Write out the entries below again, swapping "scientific name" for "species" wherever it occurs and leaving everything else unchanged.

— Start DATA FOR PROCESSING —

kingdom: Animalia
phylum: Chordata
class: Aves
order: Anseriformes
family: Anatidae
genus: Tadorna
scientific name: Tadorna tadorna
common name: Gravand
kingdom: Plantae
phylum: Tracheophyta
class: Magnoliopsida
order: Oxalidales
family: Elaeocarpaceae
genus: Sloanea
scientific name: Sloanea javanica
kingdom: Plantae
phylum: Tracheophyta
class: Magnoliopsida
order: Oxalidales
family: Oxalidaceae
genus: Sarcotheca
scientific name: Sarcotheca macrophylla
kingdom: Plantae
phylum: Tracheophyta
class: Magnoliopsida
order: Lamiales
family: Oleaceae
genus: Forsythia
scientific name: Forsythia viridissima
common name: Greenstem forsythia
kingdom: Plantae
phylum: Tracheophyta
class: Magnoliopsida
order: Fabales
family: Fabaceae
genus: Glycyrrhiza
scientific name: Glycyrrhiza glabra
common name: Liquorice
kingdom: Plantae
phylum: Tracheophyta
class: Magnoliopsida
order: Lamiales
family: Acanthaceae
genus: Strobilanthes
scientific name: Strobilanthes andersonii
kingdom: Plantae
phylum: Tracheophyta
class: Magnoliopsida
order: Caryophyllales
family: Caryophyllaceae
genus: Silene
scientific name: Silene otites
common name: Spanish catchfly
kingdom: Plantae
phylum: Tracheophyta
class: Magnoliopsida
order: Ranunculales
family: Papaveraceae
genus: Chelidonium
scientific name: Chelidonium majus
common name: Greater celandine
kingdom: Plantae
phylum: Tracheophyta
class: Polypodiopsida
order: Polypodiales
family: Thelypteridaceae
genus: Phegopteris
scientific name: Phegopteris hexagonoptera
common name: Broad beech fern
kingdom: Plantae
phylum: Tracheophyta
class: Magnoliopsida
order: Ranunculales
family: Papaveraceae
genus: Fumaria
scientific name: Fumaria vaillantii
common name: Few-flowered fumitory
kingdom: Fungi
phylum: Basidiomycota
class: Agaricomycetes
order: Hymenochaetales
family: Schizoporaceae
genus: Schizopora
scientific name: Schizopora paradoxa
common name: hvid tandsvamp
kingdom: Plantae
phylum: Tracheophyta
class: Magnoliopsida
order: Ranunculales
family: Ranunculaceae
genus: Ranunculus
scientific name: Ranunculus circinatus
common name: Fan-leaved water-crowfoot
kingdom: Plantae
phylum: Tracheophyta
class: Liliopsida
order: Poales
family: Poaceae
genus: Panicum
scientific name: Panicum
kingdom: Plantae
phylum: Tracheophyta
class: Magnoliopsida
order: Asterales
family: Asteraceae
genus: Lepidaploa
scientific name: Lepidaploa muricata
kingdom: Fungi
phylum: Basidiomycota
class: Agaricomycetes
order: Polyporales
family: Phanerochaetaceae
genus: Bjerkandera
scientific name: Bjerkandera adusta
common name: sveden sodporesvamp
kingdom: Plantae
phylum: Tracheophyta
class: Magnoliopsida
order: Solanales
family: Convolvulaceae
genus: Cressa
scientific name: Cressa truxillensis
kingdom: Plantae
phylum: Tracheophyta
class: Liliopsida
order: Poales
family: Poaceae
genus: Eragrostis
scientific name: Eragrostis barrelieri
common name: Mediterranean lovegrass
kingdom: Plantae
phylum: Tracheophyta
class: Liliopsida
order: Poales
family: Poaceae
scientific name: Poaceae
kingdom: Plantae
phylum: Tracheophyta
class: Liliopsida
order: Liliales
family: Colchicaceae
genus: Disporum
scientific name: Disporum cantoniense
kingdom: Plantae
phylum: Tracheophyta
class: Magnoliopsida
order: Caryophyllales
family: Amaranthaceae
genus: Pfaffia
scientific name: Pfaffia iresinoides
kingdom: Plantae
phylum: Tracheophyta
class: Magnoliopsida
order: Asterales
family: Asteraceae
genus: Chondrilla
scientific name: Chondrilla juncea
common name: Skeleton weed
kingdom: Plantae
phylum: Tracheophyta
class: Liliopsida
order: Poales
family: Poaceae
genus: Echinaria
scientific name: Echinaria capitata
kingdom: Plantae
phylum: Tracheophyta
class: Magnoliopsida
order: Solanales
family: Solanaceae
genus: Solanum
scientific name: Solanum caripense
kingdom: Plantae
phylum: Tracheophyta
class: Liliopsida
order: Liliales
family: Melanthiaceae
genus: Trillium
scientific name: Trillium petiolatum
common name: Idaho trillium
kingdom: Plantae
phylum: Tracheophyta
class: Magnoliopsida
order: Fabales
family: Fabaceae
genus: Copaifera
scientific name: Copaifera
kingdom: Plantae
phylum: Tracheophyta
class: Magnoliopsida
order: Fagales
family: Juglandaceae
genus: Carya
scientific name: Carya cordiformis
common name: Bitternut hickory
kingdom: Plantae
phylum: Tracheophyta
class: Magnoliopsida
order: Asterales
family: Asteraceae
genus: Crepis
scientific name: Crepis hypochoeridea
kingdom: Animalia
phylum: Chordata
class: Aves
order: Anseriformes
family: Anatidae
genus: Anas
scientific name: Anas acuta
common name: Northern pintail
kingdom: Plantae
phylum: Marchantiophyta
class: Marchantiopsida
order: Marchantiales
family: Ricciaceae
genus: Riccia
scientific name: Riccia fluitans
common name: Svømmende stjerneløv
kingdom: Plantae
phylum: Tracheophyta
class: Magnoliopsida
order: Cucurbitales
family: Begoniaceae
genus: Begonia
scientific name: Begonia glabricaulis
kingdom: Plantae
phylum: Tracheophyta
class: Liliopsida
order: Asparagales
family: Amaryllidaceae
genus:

— End DATA FOR PROCESSING —

● FULL RESPONSE:
kingdom: Animalia
phylum: Chordata
class: Aves
order: Anseriformes
family: Anatidae
genus: Tadorna
species: Tadorna tadorna
common name: Gravand
kingdom: Plantae
phylum: Tracheophyta
class: Magnoliopsida
order: Oxalidales
family: Elaeocarpaceae
genus: Sloanea
species: Sloanea javanica
kingdom: Plantae
phylum: Tracheophyta
class: Magnoliopsida
order: Oxalidales
family: Oxalidaceae
genus: Sarcotheca
species: Sarcotheca macrophylla
kingdom: Plantae
phylum: Tracheophyta
class: Magnoliopsida
order: Lamiales
family: Oleaceae
genus: Forsythia
species: Forsythia viridissima
common name: Greenstem forsythia
kingdom: Plantae
phylum: Tracheophyta
class: Magnoliopsida
order: Fabales
family: Fabaceae
genus: Glycyrrhiza
species: Glycyrrhiza glabra
common name: Liquorice
kingdom: Plantae
phylum: Tracheophyta
class: Magnoliopsida
order: Lamiales
family: Acanthaceae
genus: Strobilanthes
species: Strobilanthes andersonii
kingdom: Plantae
phylum: Tracheophyta
class: Magnoliopsida
order: Caryophyllales
family: Caryophyllaceae
genus: Silene
species: Silene otites
common name: Spanish catchfly
kingdom: Plantae
phylum: Tracheophyta
class: Magnoliopsida
order: Ranunculales
family: Papaveraceae
genus: Chelidonium
species: Chelidonium majus
common name: Greater celandine
kingdom: Plantae
phylum: Tracheophyta
class: Polypodiopsida
order: Polypodiales
family: Thelypteridaceae
genus: Phegopteris
species: Phegopteris hexagonoptera
common name: Broad beech fern
kingdom: Plantae
phylum: Tracheophyta
class: Magnoliopsida
order: Ranunculales
family: Papaveraceae
genus: Fumaria
species: Fumaria vaillantii
common name: Few-flowered fumitory
kingdom: Fungi
phylum: Basidiomycota
class: Agaricomycetes
order: Hymenochaetales
family: Schizoporaceae
genus: Schizopora
species: Schizopora paradoxa
common name: hvid tandsvamp
kingdom: Plantae
phylum: Tracheophyta
class: Magnoliopsida
order: Ranunculales
family: Ranunculaceae
genus: Ranunculus
species: Ranunculus circinatus
common name: Fan-leaved water-crowfoot
kingdom: Plantae
phylum: Tracheophyta
class: Liliopsida
order: Poales
family: Poaceae
genus: Panicum
species: Panicum
kingdom: Plantae
phylum: Tracheophyta
class: Magnoliopsida
order: Asterales
family: Asteraceae
genus: Lepidaploa
species: Lepidaploa muricata
kingdom: Fungi
phylum: Basidiomycota
class: Agaricomycetes
order: Polyporales
family: Phanerochaetaceae
genus: Bjerkandera
species: Bjerkandera adusta
common name: sveden sodporesvamp
kingdom: Plantae
phylum: Tracheophyta
class: Magnoliopsida
order: Solanales
family: Convolvulaceae
genus: Cressa
species: Cressa truxillensis
kingdom: Plantae
phylum: Tracheophyta
class: Liliopsida
order: Poales
family: Poaceae
genus: Eragrostis
species: Eragrostis barrelieri
common name: Mediterranean lovegrass
kingdom: Plantae
phylum: Tracheophyta
class: Liliopsida
order: Poales
family: Poaceae
species: Poaceae
kingdom: Plantae
phylum: Tracheophyta
class: Liliopsida
order: Liliales
family: Colchicaceae
genus: Disporum
species: Disporum cantoniense
kingdom: Plantae
phylum: Tracheophyta
class: Magnoliopsida
order: Caryophyllales
family: Amaranthaceae
genus: Pfaffia
species: Pfaffia iresinoides
kingdom: Plantae
phylum: Tracheophyta
class: Magnoliopsida
order: Asterales
family: Asteraceae
genus: Chondrilla
species: Chondrilla juncea
common name: Skeleton weed
kingdom: Plantae
phylum: Tracheophyta
class: Liliopsida
order: Poales
family: Poaceae
genus: Echinaria
species: Echinaria capitata
kingdom: Plantae
phylum: Tracheophyta
class: Magnoliopsida
order: Solanales
family: Solanaceae
genus: Solanum
species: Solanum caripense
kingdom: Plantae
phylum: Tracheophyta
class: Liliopsida
order: Liliales
family: Melanthiaceae
genus: Trillium
species: Trillium petiolatum
common name: Idaho trillium
kingdom: Plantae
phylum: Tracheophyta
class: Magnoliopsida
order: Fabales
family: Fabaceae
genus: Copaifera
species: Copaifera
kingdom: Plantae
phylum: Tracheophyta
class: Magnoliopsida
order: Fagales
family: Juglandaceae
genus: Carya
species: Carya cordiformis
common name: Bitternut hickory
kingdom: Plantae
phylum: Tracheophyta
class: Magnoliopsida
order: Asterales
family: Asteraceae
genus: Crepis
species: Crepis hypochoeridea
kingdom: Animalia
phylum: Chordata
class: Aves
order: Anseriformes
family: Anatidae
genus: Anas
species: Anas acuta
common name: Northern pintail
kingdom: Plantae
phylum: Marchantiophyta
class: Marchantiopsida
order: Marchantiales
family: Ricciaceae
genus: Riccia
species: Riccia fluitans
common name: Svømmende stjerneløv
kingdom: Plantae
phylum: Tracheophyta
class: Magnoliopsida
order: Cucurbitales
family: Begoniaceae
genus: Begonia
species: Begonia glabricaulis
kingdom: Plantae
phylum: Tracheophyta
class: Liliopsida
order: Asparagales
family: Amaryllidaceae
genus:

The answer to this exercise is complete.